CBKB: B.C.'s Rice scores 46 points, but Tar Heels prevail
By JIMMY GOLEN
AP Sports Writer
By JIMMY GOLEN
BOSTON — Tyrese Rice scored 34 points in the first half and had the first two baskets of the second half to give Boston College an 18-point lead over No. 3 North Carolina.
To finish off the Tar Heels, though, he would need more help.
Rice finished with 46 points, but Tyler Hansbrough had 25 along with some teammates to share the scoring today as North Carolina came back to beat the Eagles 90-80.
"You just can't ask one person to score all your points for you," BC coach Al Skinner said.
And North Carolina didn't have to.
Wayne Ellington had 18 of his 20 points in the second half, and Danny Green scored 18 to help the Tar Heels (27-2, 12-2 Atlantic Coast Conference) win their sixth straight. Hansbrough did not score during an 11-minute span when North Carolina scored 32 of 40 points to turn a 17-point deficit into a 76-69 lead.
"I was just mad at what they were doing defensively," said Tar Heels coach Roy Williams, who had all five starters on the bench for a spell so he could express his displeasure. "Basically, if I'm going to get my tail kicked, I'm going to get 100 percent effort and we weren't getting that.
"(But) I really did believe we had a chance to win the game."
Boston College (13-14, 4-10) was hoping to be the third team to upset a top three opponent in the last eight days. Instead of a victory, it got one of the school's all-time top performances.
Rice's 46 points were the most for a BC player in more than 40 years, and second in school history to the 49 scored by John Austin in 1964. He received a standing ovation after he was taken out of the game in the final minute.
"I don't know if I've seen many exhibitions more than what I just saw," Williams said. "I will say that's about as impressive as anything I've ever seen."
The No. 2 scorer in the ACC, Rice said he was not especially eager to put up big numbers against Hansbrough, who leads the conference.
"Whether I score 40 points or four points, I just want to get a win," Rice said. "He's definitely going to win ACC player of the year — he might get national player of the year. I'm not trying to compete with that; I'm just trying to get wins."

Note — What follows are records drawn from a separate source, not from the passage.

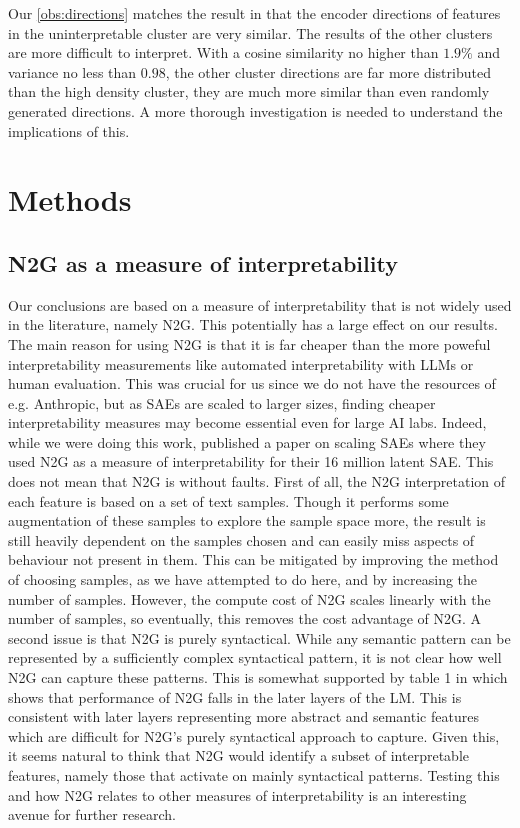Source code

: Our \ref{obs:directions} matches the result in \textcite{nanda_open_2023} that the encoder directions of features in the uninterpretable cluster are very similar.
The results of the other clusters are more difficult to interpret.
With a cosine similarity no higher than $1.9\%$ and variance no less than $0.98$, the other cluster directions are far more distributed than the high density cluster, they are much more similar than even randomly generated directions.
A more thorough investigation is needed to understand the implications of this.



\section{Methods}
\subsection{N2G as a measure of interpretability}
\label{sec:n2g_interpretability}
Our conclusions are based on a measure of interpretability that is not widely used in the literature, namely N2G.
This potentially has a large effect on our results.
The main reason for using N2G is that it is far cheaper than the more poweful interpretability measurements like automated interpretability with LLMs or human evaluation.
This was crucial for us since we do not have the resources of e.g. Anthropic, but as SAEs are scaled to larger sizes, finding cheaper interpretability measures may become essential even for large AI labs.
Indeed, while we were doing this work, \textcite{gao_scaling_2024} published a paper on scaling SAEs where they used N2G as a measure of interpretability for their 16 million latent SAE.
This does not mean that N2G is without faults.
First of all, the N2G interpretation of each feature is based on a set of text samples.
Though it performs some augmentation of these samples to explore the sample space more, the result is still heavily dependent on the samples chosen and can easily miss aspects of behaviour not present in them.
This can be mitigated by improving the method of choosing samples, as we have attempted to do here, and by increasing the number of samples.
However, the compute cost of N2G scales linearly with the number of samples, so eventually, this removes the cost advantage of N2G.
A second issue is that N2G is purely syntactical.
While any semantic pattern can be represented by a sufficiently complex syntactical pattern, it is not clear how well N2G can capture these patterns.
This is somewhat supported by table 1 in \textcite{foote_neuron_2023} which shows that performance of N2G falls in the later layers of the LM.
This is consistent with later layers representing more abstract and semantic features which are difficult for N2G's purely syntactical approach to capture.
Given this, it seems natural to think that N2G would identify a subset of interpretable features, namely those that activate on mainly syntactical patterns.
Testing this and how N2G relates to other measures of interpretability is an interesting avenue for further research.

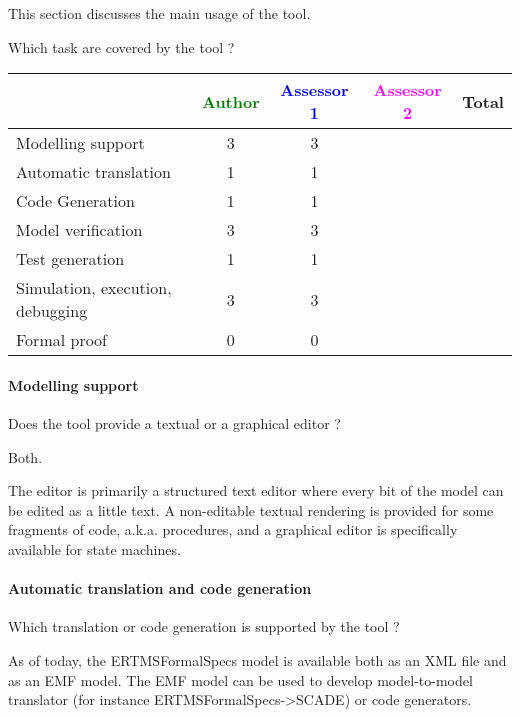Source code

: This section discusses the main usage of the tool.

Which task are covered by the tool ?

\begin{tabular}{|l | c | c | c | c|}
\hline
& \textcolor{green}{Author} & \textcolor{blue}{Assessor 1} & \textcolor{magenta}{Assessor 2} & Total \\
\hline 
Modelling support & 3 & 3 & &  \\
\hline
Automatic translation  & 1 & 1 & & \\
\hline
Code Generation  & 1 & 1 & & \\
\hline
Model verification & 3 & 3 & & \\
\hline
Test generation & 1 & 1 & & \\
\hline
Simulation, execution, debugging & 3 & 3 & & \\
\hline
Formal proof & 0 & 0 & & \\
\hline
\end{tabular}

\paragraph{Modelling support}
Does the tool provide a  textual or a graphical editor ?

\begin{author_comment}
Both.
\end{author_comment}

\begin{assessor1}
The editor is primarily a structured text editor where every bit of the model can be edited as a little text. 
A non-editable textual rendering is provided for some fragments of code, a.k.a. procedures, and a graphical editor is specifically available for state machines. 
\end{assessor1}

\paragraph{Automatic translation and code generation}
Which translation or code generation is supported by the tool ?

\begin{author_comment}
As of today, the ERTMSFormalSpecs model is available both as an XML file and as an EMF model. The EMF model can be used to develop model-to-model translator (for instance ERTMSFormalSpecs->SCADE) or code generators.
\end{author_comment}

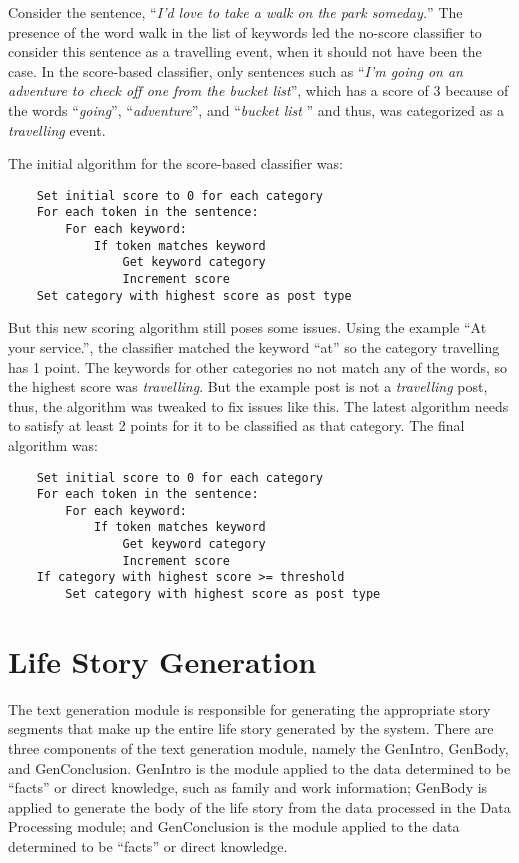 Consider the sentence, ``\textit{I'd love to take a walk on the park someday.}” The presence of the word walk in the list of keywords led the no-score classifier to consider this sentence as a travelling event, when it should not have been the case. In the score-based classifier, only sentences such as ``\textit{I'm going on an adventure to check off one from the bucket list}”, which has a score of 3 because of the words ``\textit{going}”, ``\textit{adventure}”, and ``\textit{bucket list}	” and thus, was categorized as a \textit{travelling} event.

The initial algorithm for the score-based classifier was:
\begin{lstlisting}
	Set initial score to 0 for each category
	For each token in the sentence:
		For each keyword:
			If token matches keyword
				Get keyword category
				Increment score
	Set category with highest score as post type
\end{lstlisting}

But this new scoring algorithm still poses some issues. Using the example ``At your service.”, the classifier matched the keyword ``at” so the category travelling has 1 point. The keywords for other categories no not match any of the words, so the highest score was \textit{travelling}. But the example post is not a \textit{travelling} post, thus, the algorithm was tweaked to fix issues like this. The latest algorithm needs to satisfy at least 2 points for it to be classified as that category. The final algorithm was:
\begin{lstlisting}
	Set initial score to 0 for each category
	For each token in the sentence:
		For each keyword:
			If token matches keyword
				Get keyword category
				Increment score
	If category with highest score >= threshold
		Set category with highest score as post type
\end{lstlisting}

\section{Life Story Generation}
The text generation module is responsible for generating the appropriate story segments that make up the entire life story generated by the system. There are three components of the text generation module, namely the GenIntro, GenBody, and GenConclusion. GenIntro is the module applied to the data determined to be “facts” or direct knowledge, such as family and work information; GenBody is applied to generate the body of the life story from the data processed in the Data Processing module; and GenConclusion is the module applied to the data determined to be “facts” or direct knowledge.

He didn't accomplish that, but he did surpass his career highs of 32 points and six 3-pointers by halftime, making 8-of-9 from beyond the arc in the opening 20 minutes. He started the second half with a steal and fast-break layup, then he hit the next basket to make it 58-40.
"I was waiting for him to miss a shot and he never did. He was single-handedly killing our team," said Tar Heels guard Marcus Ginyard, who had a little chat with Rice on the court. "I told him to slow down, relax a little. He said, 'We're trying to save our season. You all got nothing to lose; we've got to get after it."'
After Corey Raji hit a 3-pointer to give BC a 61-44 lead, the Tar Heels scored 18 straight points — getting three 3-pointers from Green. Ellington had a steal and fast-break layup, then followed that up with a pass to Ginyard underneath for the dunk that made it 62-61 with 11:13 to play.
"I thought Green gave them a big lift. He was making perimeter shots," Skinner said. "That was the difference in the ballgame."
North Carolina remained tied atop the conference standings with No. 7 Duke, the last opponent to beat the Tar Heels. The teams play in Durham next Saturday.
Hansbrough had nine rebounds and Green scored 18 points for the Tar Heels. Point guard Ty Lawson, playing in his first game after missing six with a sprained left ankle, scored four points.
North Carolina made its first 17 free throw attempts before Hansbrough missed two with 9 minutes left. He got the rebound, but his putback was blocked and Rice hit two free throws at the other end to give BC a 67-66 lead.
The Tar Heels scored 10 of the next 12 points to earn some breathing room.
Carolina's only points in the first 3› minutes were free throws after a technical foul was called on center John Oates for hanging on the rim following a breakaway dunk. Hansbrough was fouled on a jumper with 16:31 left in the first half, converting the three-point play to make it 16-5.
Rice made his first five shots, four straight from 3-point range to make it 16-2 with 16:46 left in the first half. He had 24 points in the first seven minutes.
At one point in the first half, he looked up at the scoreboard and said to himself, "Wow."
"It didn't look right," said Rice, who was 0-for-3 from 3-point range in the second half. "When somebody has a half like that, it's hard for that to continue over the whole game. I was telling my teammates they're going to guard me a lot, so somebody had to come out and take some shots. Unfortunately they weren't able to make some of them."